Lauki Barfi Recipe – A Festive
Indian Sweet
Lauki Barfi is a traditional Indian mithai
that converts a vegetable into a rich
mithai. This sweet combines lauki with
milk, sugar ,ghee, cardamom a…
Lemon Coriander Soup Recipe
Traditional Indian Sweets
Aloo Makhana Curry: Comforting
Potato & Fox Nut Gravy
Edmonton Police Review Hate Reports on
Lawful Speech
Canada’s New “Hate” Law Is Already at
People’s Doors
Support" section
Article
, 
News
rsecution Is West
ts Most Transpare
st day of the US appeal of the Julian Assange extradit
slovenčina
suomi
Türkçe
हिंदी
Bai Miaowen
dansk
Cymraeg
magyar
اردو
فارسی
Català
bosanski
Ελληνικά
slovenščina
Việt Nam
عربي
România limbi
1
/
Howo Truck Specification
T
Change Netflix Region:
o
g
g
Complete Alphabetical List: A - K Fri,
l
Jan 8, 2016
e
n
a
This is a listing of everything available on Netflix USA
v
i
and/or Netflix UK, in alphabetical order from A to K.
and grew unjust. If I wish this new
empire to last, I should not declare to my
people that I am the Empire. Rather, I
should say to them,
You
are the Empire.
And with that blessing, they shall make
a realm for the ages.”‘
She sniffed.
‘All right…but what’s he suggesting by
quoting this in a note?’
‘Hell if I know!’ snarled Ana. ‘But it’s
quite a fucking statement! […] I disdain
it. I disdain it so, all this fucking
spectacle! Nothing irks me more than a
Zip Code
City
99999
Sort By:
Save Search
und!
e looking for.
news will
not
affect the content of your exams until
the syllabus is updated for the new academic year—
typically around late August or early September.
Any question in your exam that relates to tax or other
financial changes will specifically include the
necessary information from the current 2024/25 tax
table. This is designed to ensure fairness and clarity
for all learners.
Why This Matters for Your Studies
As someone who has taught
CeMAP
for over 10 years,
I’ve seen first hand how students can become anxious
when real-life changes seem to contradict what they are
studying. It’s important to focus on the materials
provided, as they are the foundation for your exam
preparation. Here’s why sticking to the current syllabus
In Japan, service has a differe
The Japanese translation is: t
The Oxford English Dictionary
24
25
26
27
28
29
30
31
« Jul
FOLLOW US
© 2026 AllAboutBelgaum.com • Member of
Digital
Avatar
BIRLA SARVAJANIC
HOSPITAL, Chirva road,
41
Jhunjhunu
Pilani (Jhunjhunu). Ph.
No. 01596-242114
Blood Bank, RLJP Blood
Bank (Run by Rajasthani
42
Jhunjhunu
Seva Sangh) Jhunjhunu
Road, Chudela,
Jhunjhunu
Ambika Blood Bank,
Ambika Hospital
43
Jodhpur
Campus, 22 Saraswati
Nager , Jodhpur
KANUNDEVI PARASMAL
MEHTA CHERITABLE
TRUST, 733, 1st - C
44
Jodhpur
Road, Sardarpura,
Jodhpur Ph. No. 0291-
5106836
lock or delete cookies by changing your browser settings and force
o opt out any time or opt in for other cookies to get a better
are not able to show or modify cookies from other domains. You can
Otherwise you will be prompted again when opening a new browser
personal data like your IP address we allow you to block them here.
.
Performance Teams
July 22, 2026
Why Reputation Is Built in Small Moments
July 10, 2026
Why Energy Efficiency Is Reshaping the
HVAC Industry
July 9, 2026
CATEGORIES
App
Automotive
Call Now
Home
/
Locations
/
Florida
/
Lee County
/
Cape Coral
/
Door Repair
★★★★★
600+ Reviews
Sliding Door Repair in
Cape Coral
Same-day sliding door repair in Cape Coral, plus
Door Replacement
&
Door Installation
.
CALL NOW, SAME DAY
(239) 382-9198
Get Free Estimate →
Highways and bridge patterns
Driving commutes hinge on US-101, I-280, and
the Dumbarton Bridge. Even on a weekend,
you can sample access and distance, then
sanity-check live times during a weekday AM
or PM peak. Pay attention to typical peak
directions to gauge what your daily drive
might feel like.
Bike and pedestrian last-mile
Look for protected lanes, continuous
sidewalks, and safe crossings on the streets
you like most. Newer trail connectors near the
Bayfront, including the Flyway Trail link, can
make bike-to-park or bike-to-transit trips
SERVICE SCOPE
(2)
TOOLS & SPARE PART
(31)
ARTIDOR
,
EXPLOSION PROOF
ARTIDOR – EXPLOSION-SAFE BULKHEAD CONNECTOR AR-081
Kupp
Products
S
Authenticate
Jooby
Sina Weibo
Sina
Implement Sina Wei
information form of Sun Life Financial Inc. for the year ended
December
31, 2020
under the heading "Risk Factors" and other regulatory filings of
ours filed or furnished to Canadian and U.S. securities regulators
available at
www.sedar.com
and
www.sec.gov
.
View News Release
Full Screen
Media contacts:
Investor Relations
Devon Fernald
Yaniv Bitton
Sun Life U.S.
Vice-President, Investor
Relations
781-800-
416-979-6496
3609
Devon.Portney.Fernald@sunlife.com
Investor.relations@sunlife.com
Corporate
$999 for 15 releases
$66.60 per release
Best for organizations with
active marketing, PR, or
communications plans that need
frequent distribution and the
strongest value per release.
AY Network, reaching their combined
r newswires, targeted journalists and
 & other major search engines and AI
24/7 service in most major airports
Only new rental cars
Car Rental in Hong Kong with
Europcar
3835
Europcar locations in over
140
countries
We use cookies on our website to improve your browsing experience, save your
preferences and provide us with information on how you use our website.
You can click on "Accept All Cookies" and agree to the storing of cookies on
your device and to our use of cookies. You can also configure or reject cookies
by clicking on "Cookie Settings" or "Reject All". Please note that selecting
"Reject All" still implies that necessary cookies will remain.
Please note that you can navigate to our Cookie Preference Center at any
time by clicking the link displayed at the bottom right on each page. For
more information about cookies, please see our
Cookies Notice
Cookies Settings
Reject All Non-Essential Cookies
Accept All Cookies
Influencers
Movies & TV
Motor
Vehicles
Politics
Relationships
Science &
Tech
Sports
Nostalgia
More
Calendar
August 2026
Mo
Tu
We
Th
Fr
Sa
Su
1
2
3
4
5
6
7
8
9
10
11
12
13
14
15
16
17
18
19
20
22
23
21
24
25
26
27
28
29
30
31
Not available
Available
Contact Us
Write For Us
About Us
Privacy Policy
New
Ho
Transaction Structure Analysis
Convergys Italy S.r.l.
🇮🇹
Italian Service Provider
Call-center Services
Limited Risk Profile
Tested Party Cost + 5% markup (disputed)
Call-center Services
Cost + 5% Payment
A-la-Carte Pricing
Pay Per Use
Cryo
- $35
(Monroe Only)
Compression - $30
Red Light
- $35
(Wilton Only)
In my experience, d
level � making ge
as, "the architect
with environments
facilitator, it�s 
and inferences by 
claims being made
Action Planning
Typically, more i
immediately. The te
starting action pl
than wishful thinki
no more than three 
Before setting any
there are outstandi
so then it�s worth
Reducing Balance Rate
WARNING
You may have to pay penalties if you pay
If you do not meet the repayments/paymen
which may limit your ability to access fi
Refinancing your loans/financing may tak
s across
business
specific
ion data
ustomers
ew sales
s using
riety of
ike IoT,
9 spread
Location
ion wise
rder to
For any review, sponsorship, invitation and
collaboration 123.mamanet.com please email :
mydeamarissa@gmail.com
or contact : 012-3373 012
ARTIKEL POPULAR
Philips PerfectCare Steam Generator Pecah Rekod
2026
· · · · · · ·
- **INSTRUCTIONS TO FOLLOW**: Reproduce the listing above line for line, keeping every character and line break unchanged.

- **SOLUTION TO THIS EXERCISE**:
Lauki Barfi Recipe – A Festive
Indian Sweet
Lauki Barfi is a traditional Indian mithai
that converts a vegetable into a rich
mithai. This sweet combines lauki with
milk, sugar ,ghee, cardamom a…
Lemon Coriander Soup Recipe
Traditional Indian Sweets
Aloo Makhana Curry: Comforting
Potato & Fox Nut Gravy
Edmonton Police Review Hate Reports on
Lawful Speech
Canada’s New “Hate” Law Is Already at
People’s Doors
Support" section
Article
, 
News
rsecution Is West
ts Most Transpare
st day of the US appeal of the Julian Assange extradit
slovenčina
suomi
Türkçe
हिंदी
Bai Miaowen
dansk
Cymraeg
magyar
اردو
فارسی
Català
bosanski
Ελληνικά
slovenščina
Việt Nam
عربي
România limbi
1
/
Howo Truck Specification
T
Change Netflix Region:
o
g
g
Complete Alphabetical List: A - K Fri,
l
Jan 8, 2016
e
n
a
This is a listing of everything available on Netflix USA
v
i
and/or Netflix UK, in alphabetical order from A to K.
and grew unjust. If I wish this new
empire to last, I should not declare to my
people that I am the Empire. Rather, I
should say to them,
You
are the Empire.
And with that blessing, they shall make
a realm for the ages.”‘
She sniffed.
‘All right…but what’s he suggesting by
quoting this in a note?’
‘Hell if I know!’ snarled Ana. ‘But it’s
quite a fucking statement! […] I disdain
it. I disdain it so, all this fucking
spectacle! Nothing irks me more than a
Zip Code
City
99999
Sort By:
Save Search
und!
e looking for.
news will
not
affect the content of your exams until
the syllabus is updated for the new academic year—
typically around late August or early September.
Any question in your exam that relates to tax or other
financial changes will specifically include the
necessary information from the current 2024/25 tax
table. This is designed to ensure fairness and clarity
for all learners.
Why This Matters for Your Studies
As someone who has taught
CeMAP
for over 10 years,
I’ve seen first hand how students can become anxious
when real-life changes seem to contradict what they are
studying. It’s important to focus on the materials
provided, as they are the foundation for your exam
preparation. Here’s why sticking to the current syllabus
In Japan, service has a differe
The Japanese translation is: t
The Oxford English Dictionary
24
25
26
27
28
29
30
31
« Jul
FOLLOW US
© 2026 AllAboutBelgaum.com • Member of
Digital
Avatar
BIRLA SARVAJANIC
HOSPITAL, Chirva road,
41
Jhunjhunu
Pilani (Jhunjhunu). Ph.
No. 01596-242114
Blood Bank, RLJP Blood
Bank (Run by Rajasthani
42
Jhunjhunu
Seva Sangh) Jhunjhunu
Road, Chudela,
Jhunjhunu
Ambika Blood Bank,
Ambika Hospital
43
Jodhpur
Campus, 22 Saraswati
Nager , Jodhpur
KANUNDEVI PARASMAL
MEHTA CHERITABLE
TRUST, 733, 1st - C
44
Jodhpur
Road, Sardarpura,
Jodhpur Ph. No. 0291-
5106836
lock or delete cookies by changing your browser settings and force
o opt out any time or opt in for other cookies to get a better
are not able to show or modify cookies from other domains. You can
Otherwise you will be prompted again when opening a new browser
personal data like your IP address we allow you to block them here.
.
Performance Teams
July 22, 2026
Why Reputation Is Built in Small Moments
July 10, 2026
Why Energy Efficiency Is Reshaping the
HVAC Industry
July 9, 2026
CATEGORIES
App
Automotive
Call Now
Home
/
Locations
/
Florida
/
Lee County
/
Cape Coral
/
Door Repair
★★★★★
600+ Reviews
Sliding Door Repair in
Cape Coral
Same-day sliding door repair in Cape Coral, plus
Door Replacement
&
Door Installation
.
CALL NOW, SAME DAY
(239) 382-9198
Get Free Estimate →
Highways and bridge patterns
Driving commutes hinge on US-101, I-280, and
the Dumbarton Bridge. Even on a weekend,
you can sample access and distance, then
sanity-check live times during a weekday AM
or PM peak. Pay attention to typical peak
directions to gauge what your daily drive
might feel like.
Bike and pedestrian last-mile
Look for protected lanes, continuous
sidewalks, and safe crossings on the streets
you like most. Newer trail connectors near the
Bayfront, including the Flyway Trail link, can
make bike-to-park or bike-to-transit trips
SERVICE SCOPE
(2)
TOOLS & SPARE PART
(31)
ARTIDOR
,
EXPLOSION PROOF
ARTIDOR – EXPLOSION-SAFE BULKHEAD CONNECTOR AR-081
Kupp
Products
S
Authenticate
Jooby
Sina Weibo
Sina
Implement Sina Wei
information form of Sun Life Financial Inc. for the year ended
December
31, 2020
under the heading "Risk Factors" and other regulatory filings of
ours filed or furnished to Canadian and U.S. securities regulators
available at
www.sedar.com
and
www.sec.gov
.
View News Release
Full Screen
Media contacts:
Investor Relations
Devon Fernald
Yaniv Bitton
Sun Life U.S.
Vice-President, Investor
Relations
781-800-
416-979-6496
3609
Devon.Portney.Fernald@sunlife.com
Investor.relations@sunlife.com
Corporate
$999 for 15 releases
$66.60 per release
Best for organizations with
active marketing, PR, or
communications plans that need
frequent distribution and the
strongest value per release.
AY Network, reaching their combined
r newswires, targeted journalists and
 & other major search engines and AI
24/7 service in most major airports
Only new rental cars
Car Rental in Hong Kong with
Europcar
3835
Europcar locations in over
140
countries
We use cookies on our website to improve your browsing experience, save your
preferences and provide us with information on how you use our website.
You can click on "Accept All Cookies" and agree to the storing of cookies on
your device and to our use of cookies. You can also configure or reject cookies
by clicking on "Cookie Settings" or "Reject All". Please note that selecting
"Reject All" still implies that necessary cookies will remain.
Please note that you can navigate to our Cookie Preference Center at any
time by clicking the link displayed at the bottom right on each page. For
more information about cookies, please see our
Cookies Notice
Cookies Settings
Reject All Non-Essential Cookies
Accept All Cookies
Influencers
Movies & TV
Motor
Vehicles
Politics
Relationships
Science &
Tech
Sports
Nostalgia
More
Calendar
August 2026
Mo
Tu
We
Th
Fr
Sa
Su
1
2
3
4
5
6
7
8
9
10
11
12
13
14
15
16
17
18
19
20
22
23
21
24
25
26
27
28
29
30
31
Not available
Available
Contact Us
Write For Us
About Us
Privacy Policy
New
Ho
Transaction Structure Analysis
Convergys Italy S.r.l.
🇮🇹
Italian Service Provider
Call-center Services
Limited Risk Profile
Tested Party Cost + 5% markup (disputed)
Call-center Services
Cost + 5% Payment
A-la-Carte Pricing
Pay Per Use
Cryo
- $35
(Monroe Only)
Compression - $30
Red Light
- $35
(Wilton Only)
In my experience, d
level � making ge
as, "the architect
with environments
facilitator, it�s 
and inferences by 
claims being made
Action Planning
Typically, more i
immediately. The te
starting action pl
than wishful thinki
no more than three 
Before setting any
there are outstandi
so then it�s worth
Reducing Balance Rate
WARNING
You may have to pay penalties if you pay
If you do not meet the repayments/paymen
which may limit your ability to access fi
Refinancing your loans/financing may tak
s across
business
specific
ion data
ustomers
ew sales
s using
riety of
ike IoT,
9 spread
Location
ion wise
rder to
For any review, sponsorship, invitation and
collaboration 123.mamanet.com please email :
mydeamarissa@gmail.com
or contact : 012-3373 012
ARTIKEL POPULAR
Philips PerfectCare Steam Generator Pecah Rekod
2026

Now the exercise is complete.